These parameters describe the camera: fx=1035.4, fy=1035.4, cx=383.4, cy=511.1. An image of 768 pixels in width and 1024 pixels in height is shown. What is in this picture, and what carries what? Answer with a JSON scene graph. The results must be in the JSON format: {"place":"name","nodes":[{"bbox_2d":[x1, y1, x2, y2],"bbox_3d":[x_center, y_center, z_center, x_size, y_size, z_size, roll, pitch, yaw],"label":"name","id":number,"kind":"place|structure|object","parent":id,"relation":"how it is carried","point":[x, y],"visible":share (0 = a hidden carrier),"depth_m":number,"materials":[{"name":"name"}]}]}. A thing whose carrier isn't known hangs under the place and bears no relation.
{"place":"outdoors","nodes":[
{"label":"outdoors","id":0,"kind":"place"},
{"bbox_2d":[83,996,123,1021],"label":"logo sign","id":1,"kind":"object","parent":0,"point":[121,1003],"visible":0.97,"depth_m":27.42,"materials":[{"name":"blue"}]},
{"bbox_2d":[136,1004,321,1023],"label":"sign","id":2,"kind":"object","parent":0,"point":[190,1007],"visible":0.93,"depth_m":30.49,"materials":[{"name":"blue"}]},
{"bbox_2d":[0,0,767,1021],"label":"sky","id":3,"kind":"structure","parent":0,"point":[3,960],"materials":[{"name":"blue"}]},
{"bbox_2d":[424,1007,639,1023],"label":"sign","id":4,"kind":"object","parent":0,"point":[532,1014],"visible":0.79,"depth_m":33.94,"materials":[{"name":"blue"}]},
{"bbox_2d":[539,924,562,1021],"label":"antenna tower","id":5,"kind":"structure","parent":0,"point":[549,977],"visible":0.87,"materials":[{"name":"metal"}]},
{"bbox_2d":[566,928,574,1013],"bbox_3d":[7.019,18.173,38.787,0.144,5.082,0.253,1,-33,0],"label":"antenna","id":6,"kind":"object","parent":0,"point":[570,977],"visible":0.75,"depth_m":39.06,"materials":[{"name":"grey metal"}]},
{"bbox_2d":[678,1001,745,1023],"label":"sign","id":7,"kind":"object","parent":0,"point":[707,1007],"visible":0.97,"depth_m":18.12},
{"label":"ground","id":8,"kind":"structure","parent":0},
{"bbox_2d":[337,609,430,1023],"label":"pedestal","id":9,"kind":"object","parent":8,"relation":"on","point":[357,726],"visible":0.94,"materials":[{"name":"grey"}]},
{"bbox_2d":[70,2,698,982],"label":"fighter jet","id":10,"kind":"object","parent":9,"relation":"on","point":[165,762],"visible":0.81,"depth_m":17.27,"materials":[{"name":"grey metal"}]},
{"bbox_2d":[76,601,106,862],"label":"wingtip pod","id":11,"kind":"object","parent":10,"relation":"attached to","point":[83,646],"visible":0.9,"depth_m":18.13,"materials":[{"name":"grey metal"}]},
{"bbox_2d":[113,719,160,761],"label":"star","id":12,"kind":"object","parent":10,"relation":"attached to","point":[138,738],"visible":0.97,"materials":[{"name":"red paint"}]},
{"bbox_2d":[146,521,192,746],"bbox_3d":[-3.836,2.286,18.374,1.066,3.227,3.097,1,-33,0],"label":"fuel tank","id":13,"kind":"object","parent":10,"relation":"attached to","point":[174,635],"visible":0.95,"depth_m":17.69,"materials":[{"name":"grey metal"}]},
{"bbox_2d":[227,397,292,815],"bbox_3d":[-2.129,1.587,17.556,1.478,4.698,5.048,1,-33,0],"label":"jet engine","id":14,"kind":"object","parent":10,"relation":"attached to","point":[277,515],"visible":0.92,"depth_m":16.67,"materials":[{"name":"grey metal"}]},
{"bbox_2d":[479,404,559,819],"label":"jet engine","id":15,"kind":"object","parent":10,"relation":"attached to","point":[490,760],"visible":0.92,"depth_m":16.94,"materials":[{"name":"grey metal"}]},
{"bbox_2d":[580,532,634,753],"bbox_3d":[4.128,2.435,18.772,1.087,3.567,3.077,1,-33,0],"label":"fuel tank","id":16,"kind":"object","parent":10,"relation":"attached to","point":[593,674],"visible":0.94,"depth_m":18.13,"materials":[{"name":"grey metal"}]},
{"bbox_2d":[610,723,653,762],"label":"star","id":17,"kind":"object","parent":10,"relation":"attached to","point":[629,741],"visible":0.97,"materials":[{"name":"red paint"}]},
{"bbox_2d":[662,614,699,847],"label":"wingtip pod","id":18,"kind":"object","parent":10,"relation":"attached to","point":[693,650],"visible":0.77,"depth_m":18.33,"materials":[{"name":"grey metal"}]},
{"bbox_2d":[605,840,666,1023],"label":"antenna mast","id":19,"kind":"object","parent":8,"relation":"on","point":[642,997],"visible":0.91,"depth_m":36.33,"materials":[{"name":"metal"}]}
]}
...
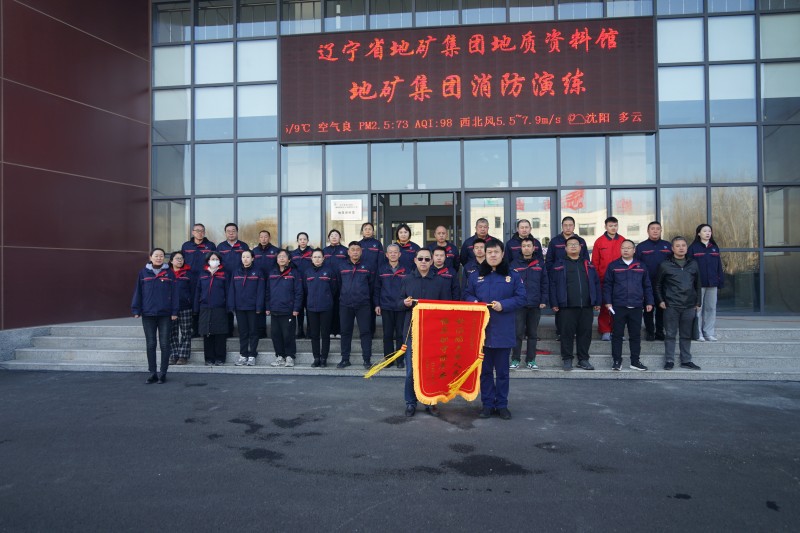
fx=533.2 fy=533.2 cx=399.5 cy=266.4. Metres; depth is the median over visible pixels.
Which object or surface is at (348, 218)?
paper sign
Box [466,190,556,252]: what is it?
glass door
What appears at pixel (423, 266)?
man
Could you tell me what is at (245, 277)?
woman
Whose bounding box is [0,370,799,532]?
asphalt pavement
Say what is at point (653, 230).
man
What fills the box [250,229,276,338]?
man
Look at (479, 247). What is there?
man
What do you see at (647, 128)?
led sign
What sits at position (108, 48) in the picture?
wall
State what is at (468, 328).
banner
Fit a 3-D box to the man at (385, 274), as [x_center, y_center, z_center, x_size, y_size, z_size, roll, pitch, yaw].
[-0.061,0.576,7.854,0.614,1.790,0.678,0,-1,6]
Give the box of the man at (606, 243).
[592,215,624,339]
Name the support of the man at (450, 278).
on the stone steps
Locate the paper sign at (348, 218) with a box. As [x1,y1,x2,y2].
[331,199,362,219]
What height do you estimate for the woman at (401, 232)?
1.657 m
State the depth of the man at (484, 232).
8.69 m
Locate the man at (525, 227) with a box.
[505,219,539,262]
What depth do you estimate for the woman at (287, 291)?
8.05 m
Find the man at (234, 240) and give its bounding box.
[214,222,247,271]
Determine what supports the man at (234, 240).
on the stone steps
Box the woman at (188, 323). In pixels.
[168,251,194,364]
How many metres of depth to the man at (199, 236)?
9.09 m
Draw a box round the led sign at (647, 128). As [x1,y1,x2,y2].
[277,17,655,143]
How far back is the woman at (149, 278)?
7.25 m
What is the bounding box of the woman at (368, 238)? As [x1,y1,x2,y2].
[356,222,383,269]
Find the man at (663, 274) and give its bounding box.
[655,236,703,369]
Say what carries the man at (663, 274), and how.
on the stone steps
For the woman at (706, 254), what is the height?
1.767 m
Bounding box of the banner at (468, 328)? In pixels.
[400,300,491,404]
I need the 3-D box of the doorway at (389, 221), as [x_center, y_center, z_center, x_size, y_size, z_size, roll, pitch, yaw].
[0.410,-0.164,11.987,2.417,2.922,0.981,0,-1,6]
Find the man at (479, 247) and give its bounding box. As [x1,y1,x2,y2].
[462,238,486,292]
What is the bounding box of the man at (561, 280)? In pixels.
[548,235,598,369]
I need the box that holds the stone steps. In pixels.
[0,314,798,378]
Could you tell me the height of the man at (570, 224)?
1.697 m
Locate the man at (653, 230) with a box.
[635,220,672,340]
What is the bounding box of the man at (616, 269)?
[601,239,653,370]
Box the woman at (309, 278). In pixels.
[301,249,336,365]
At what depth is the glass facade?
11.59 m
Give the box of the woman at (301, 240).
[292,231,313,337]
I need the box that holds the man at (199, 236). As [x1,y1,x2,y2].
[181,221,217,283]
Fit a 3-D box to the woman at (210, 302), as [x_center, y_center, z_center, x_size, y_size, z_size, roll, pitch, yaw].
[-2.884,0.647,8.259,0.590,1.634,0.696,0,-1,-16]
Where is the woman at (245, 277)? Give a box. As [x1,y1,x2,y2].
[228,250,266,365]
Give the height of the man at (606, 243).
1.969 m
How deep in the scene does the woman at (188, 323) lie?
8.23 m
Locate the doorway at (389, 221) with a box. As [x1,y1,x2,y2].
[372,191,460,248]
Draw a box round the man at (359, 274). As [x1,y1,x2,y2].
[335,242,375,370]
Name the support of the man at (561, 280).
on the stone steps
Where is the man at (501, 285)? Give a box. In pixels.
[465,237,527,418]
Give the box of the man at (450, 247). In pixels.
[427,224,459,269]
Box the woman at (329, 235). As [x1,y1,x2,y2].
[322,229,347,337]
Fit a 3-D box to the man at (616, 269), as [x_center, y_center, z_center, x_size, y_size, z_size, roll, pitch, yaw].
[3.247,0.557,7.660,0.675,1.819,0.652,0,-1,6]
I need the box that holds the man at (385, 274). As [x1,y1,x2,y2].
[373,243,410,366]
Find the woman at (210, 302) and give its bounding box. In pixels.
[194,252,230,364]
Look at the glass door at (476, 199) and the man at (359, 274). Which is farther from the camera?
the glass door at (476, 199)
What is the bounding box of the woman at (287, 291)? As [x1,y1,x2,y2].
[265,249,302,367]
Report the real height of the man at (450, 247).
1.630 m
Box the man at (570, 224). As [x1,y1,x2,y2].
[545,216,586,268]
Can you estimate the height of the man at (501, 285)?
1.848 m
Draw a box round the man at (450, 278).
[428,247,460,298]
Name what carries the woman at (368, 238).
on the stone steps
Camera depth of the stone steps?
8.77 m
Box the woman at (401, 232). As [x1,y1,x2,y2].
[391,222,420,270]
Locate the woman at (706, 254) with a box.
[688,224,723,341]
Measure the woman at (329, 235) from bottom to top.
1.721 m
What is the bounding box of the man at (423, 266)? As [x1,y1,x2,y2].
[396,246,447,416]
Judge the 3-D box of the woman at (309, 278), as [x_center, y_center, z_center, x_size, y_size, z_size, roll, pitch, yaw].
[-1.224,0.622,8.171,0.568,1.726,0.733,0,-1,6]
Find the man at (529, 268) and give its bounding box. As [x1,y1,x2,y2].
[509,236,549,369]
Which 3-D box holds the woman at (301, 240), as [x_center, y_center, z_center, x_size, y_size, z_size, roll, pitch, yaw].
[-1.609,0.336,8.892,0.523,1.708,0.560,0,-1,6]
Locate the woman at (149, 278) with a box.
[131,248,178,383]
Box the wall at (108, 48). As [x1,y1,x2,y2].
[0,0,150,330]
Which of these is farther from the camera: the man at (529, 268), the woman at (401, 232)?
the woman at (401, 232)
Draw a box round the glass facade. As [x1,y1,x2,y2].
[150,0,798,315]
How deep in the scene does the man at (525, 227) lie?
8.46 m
---
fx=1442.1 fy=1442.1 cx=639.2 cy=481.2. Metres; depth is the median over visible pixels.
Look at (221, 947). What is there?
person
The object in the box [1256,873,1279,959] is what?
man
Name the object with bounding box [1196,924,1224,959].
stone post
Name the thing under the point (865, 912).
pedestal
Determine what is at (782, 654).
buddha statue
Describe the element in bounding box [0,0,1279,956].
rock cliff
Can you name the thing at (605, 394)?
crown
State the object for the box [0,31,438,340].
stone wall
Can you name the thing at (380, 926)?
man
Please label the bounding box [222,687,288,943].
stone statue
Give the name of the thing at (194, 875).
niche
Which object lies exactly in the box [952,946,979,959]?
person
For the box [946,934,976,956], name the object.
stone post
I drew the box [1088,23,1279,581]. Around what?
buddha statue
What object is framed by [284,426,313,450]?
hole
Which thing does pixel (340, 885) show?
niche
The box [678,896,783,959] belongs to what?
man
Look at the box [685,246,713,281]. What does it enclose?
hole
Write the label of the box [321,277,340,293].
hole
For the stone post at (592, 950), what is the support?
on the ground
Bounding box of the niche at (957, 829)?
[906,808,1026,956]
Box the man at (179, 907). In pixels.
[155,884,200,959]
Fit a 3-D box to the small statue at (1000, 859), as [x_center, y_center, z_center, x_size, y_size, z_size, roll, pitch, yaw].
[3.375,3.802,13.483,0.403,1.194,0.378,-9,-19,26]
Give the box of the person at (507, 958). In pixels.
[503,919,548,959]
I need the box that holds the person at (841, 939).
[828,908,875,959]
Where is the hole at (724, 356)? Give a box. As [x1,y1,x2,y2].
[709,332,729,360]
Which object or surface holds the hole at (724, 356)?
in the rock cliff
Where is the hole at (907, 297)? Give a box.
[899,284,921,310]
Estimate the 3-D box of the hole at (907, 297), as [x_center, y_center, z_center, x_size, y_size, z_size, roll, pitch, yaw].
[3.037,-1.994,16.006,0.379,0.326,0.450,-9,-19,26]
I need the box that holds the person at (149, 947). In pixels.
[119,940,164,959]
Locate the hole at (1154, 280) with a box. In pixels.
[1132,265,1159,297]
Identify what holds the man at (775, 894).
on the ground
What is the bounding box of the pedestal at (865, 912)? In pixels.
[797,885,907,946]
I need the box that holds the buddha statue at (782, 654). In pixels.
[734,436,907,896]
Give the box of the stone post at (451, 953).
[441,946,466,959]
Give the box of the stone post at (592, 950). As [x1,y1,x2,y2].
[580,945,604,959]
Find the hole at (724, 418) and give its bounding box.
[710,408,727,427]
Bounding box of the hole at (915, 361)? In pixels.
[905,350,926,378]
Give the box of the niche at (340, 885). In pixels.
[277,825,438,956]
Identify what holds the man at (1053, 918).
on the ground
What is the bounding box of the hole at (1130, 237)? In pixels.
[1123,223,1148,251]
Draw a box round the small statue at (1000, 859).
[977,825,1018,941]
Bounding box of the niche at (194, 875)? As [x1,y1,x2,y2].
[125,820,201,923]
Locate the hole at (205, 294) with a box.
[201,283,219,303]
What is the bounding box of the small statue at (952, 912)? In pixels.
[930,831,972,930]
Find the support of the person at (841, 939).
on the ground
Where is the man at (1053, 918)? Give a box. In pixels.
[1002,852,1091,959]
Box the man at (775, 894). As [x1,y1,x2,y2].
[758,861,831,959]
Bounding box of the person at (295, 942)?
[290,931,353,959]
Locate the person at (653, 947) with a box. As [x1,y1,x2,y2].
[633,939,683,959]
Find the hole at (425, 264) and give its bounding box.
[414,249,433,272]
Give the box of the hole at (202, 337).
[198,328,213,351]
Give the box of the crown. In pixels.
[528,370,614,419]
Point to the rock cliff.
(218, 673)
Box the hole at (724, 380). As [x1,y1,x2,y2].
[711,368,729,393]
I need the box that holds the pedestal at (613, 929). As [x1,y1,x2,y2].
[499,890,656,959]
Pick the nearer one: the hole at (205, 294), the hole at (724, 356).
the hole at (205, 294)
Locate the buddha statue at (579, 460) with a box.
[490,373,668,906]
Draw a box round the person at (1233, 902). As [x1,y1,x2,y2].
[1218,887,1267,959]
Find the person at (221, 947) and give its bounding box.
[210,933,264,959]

- Work item
Scan the data above for the string "median". Copy every line in which it appears.

- Exercise result
fx=533.2 fy=533.2 cx=399.5 cy=266.4. Metres; depth is the median over visible pixels.
fx=1442.1 fy=1442.1 cx=639.2 cy=481.2. Metres; depth is the median over visible pixels.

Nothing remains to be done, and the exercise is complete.